Vila Viçosa
Afonso Loureiro
Depois de muitos meses de cacimbo em Luanda, com céus cinzentos e o Sol escondido, já começava a sentir saudades do clima português.
A voltinha pelo Alentejo serviu para voltar a ver um pôr-do-Sol a sério, daqueles em que o horizonte esconde a bola de fogo que deixou o céu cor de fogo.
No segundo dia, a chuva fez-nos companhia até Vila Viçosa. Depois foi-se embora, despedindo-se com um arco-íris duplo.
A dobrar é bem melhor
Uns minutos depois, veio um céu azul com nuvens de postal ilustrado. A maneira perfeita de apreciar o final do dia que se aproximava.
Farrapos brancos
Um dos meus assuntos favoritos para fotografar são portas. Essas máquinas espantosas que fazem a ligação entre o mundo exterior e a vida privada. Em Angola não o tenho podido fazer, embora haja lá muitas que mereçam ser fotografadas. Ter de espreitar por cima do ombro antes de enquadrar a fotografia não é a melhor maneira de apreciar a porta.
Felizmente que aqui não preciso de ter tantos cuidados e há muitas portas bonitas.
Porta do Sol
A luz do fim do dia, com um céu límpido e tudo lavadinho pela chuva, empresta um ar mágico às velhas pedras do castelo bem cuidado.
Os calipolenses têm orgulho na sua Vila Viçosa e o estado dos monumentos da vila é espelho disso.
Nas ameias
Do cimo das ameias temos um horizonte quase infinito. Noto algumas semelhanças com as paisagens angolanas, que parece nunca acabarem. No entanto, temos a sensação de que aqui é diferente. O suave ondular dos montes até à linha azulada que toca nas nuvens diz-nos que aqui não há embondeiros nem terras vermelhas.
Paisagem calipolense
O Alentejo é sempre um lavar de alma. Tudo faz sentido. As coisas funcionam como devem e sem sobressaltos. A famosa preguiça alentejana não é preguiça. É um ritmo constante e seguro, que se ajusta à paisagem. É mantendo esta cadência que se consegue falar a cantar e ter gestos que poderiam ser uma dança. É um ritmo que nasce com todos os alentejanos e se sente quando se sentam no café, provando uns petiscos e conversando em cante.
É este ritmo que faz as pessoas gostar das suas ruas e praças como das suas casas. Não atiram lixo para o chão. Não escrevem nas paredes. Tão diferentes dos angolanos médios.

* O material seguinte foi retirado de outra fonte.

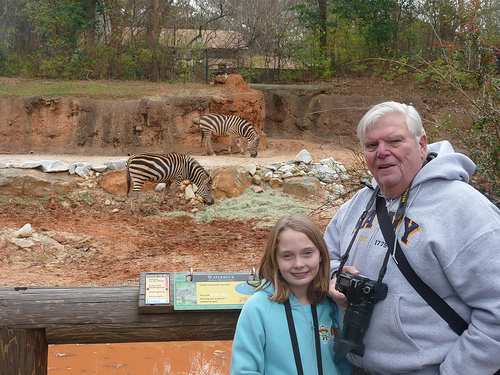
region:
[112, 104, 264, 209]
TWO ZEBRAS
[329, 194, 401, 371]
CAMERA HANGING ON A STRAP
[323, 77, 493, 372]
A MAN WEARING A SWEAT SHIRT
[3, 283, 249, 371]
A WOODEN FENCE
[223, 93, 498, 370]
A MAN AND A YOUNG GIRL STANDING TOGETHER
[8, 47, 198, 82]
TREES IN THE BACKGROUND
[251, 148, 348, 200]
SOME ROCKS IN THE BACKGROUND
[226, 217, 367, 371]
A YOUNG GIRL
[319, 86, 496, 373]
A MAN HOLDING A CAMERA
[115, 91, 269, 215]
TWO ZEBRAS AT THE ZOO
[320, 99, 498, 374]
a man wearing a sweatshirt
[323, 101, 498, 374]
a man holding a camera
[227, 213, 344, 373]
a young girl wearing a blue sweatshirt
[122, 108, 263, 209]
a pair of zebras eating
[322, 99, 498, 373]
a man with gray hair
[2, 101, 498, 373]
two people standing in front of a wooden fence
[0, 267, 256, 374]
a sign on a wooden fence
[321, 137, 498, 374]
a grey sweatshirt with black and yellow lettering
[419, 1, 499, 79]
bushes with red flowers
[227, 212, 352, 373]
a young girl with light brown hair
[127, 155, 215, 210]
zebra eating at a zoo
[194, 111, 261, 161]
zebra eating at a zoo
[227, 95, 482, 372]
girl and her grandfather at zoo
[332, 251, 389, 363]
camera to take pictures of animals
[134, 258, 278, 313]
sign telling what kind of animal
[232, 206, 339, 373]
girl in blue shirt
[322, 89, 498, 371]
older man with camera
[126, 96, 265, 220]
two zebras at a zoo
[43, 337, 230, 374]
muddy water at zoo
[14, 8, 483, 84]
bare trees in background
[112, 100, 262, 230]
Pair of zebras grazing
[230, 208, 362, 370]
Young girl in blue shirt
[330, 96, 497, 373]
Heavyset man holding camera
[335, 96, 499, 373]
Man with white hair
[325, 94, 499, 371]
Man with grey sweatshirt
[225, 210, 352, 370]
Girl with blonde hair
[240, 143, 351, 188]
Pile of white rocks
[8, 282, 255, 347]
Round wooden fence railing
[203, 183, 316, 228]
Hay on the ground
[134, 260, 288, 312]
Sign on fence railing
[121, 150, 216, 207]
zebra grazing on grass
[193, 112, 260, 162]
zebra is black and white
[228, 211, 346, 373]
girl wearing blue sweater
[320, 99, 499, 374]
man holding black camera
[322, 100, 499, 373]
man wearing grey sweatshirt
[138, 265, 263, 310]
informational sign on post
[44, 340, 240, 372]
brown muddy water behind girl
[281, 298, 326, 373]
black strap around girls neck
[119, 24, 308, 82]
brown building in distance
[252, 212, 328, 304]
girl has medium length hair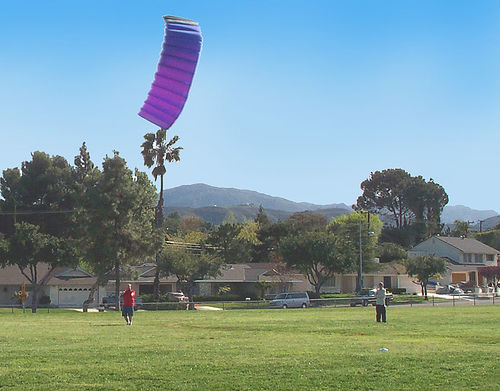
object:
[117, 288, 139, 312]
shirt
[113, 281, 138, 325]
man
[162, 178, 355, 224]
mountain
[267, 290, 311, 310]
van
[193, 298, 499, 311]
street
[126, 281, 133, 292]
head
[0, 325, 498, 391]
grass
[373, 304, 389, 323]
pants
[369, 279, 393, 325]
man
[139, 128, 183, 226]
palm tree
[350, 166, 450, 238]
tree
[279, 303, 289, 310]
front tire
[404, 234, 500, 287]
house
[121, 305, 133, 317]
shorts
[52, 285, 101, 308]
garage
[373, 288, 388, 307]
shirt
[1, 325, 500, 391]
field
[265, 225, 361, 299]
trees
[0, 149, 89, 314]
tree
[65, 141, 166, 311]
tree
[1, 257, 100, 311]
home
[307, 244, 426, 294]
houses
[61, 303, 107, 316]
driveway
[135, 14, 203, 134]
kite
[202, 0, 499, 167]
sky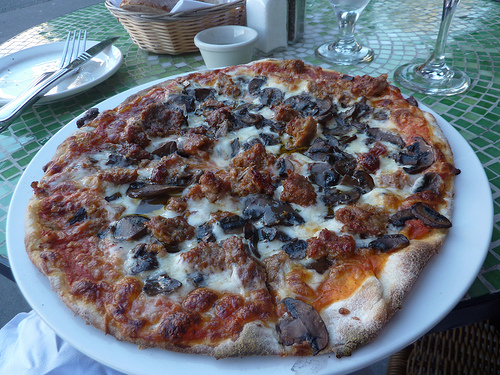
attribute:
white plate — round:
[5, 80, 494, 374]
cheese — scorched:
[73, 271, 106, 308]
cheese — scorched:
[69, 130, 112, 141]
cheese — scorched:
[280, 52, 320, 84]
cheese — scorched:
[361, 71, 393, 106]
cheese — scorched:
[165, 302, 202, 349]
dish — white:
[6, 67, 491, 373]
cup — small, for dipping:
[189, 23, 262, 60]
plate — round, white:
[1, 33, 101, 100]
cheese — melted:
[193, 197, 221, 221]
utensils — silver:
[0, 31, 117, 125]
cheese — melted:
[88, 80, 426, 298]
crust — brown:
[328, 249, 420, 350]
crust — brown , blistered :
[333, 260, 418, 344]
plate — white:
[7, 64, 492, 374]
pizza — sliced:
[129, 103, 470, 370]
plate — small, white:
[2, 40, 121, 105]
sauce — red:
[160, 195, 309, 288]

Por vezes penso se toda a azáfama do mundo moderno não é um esforço inglório. Tentar cumprir prazos impossíveis, correr, correr e depois terminar tarde, com muitas coisas para corrigir. Porque não optar pela sabedoria milenar dos alentejanos, que são os herdeiros de todos os povos que por cá passaram e se apaixonaram pela terra. As coisas têm um ritmo delas. Pode parecer lento, pode parecer que não se chega a lado nenhum, mas é preciso ir fazendo. Como o varredor que admiro em Luanda, que varre dez centímetros de cada vez, o que importa é manter o ritmo. Os quilómetros que faltam varrer não importam. O que interessa é que estes dez centímetros já estão limpos.
As sombras
O lusco-fusco tropical é breve. Ora está um dia radioso, ora está uma noite cerrada. No princípio do Outono, com o Sol já baixo no horizonte, o lusco-fusco alentejano dura algumas horas. As sombras movem-se lentamente pelas fachadas e pelas ruas. Revelam detalhes que são invisíveis durante o resto do dia.
Já tinha saudades de ver sombras. Em Luanda, com o cacimbo, não há sombras. Uma luz uniforme invade todos os recantos e ilumina as esquinas. O Sol só está baixo ao final do dia e apenas por alguns minutos. As sombras correm e a noite invade tudo enquanto piscamos os olhos…
As sombras
Não há tempo para apreciar as coisas mais singelas, como um contraluz num céu de fim de dia. Quando reparamos nele, já acabou.
Esta visita ao Alentejo mostrou-me que tudo isto ainda existe. Sei que a grandeza de Angola também se revela na imensidão das paisagens monótonas e que contrasta com a imensa variedade de paisagens deste recanto a que chamo Pátria.
Portugal é pequenino, mas tão variado!
Lusco-fusco
Bonita reportagem!
Continuação de férias tranquilas e bem passadas.
Maria
Um texto quase poético, ou quiçá um Afonso poético. E muita sabedoria também. O Alentejo é único e sem dúvida, um lavar de alma.
Exelente as fotos da minha terrinha e o melhor é que sao fotos de sitios e cantos onde eu na minha infancia e adolescencia fui feliz.
Afonso
Se não és Alentejano devias ser!!!!!!!!!!!
Devo ter uma grande costela alentejana.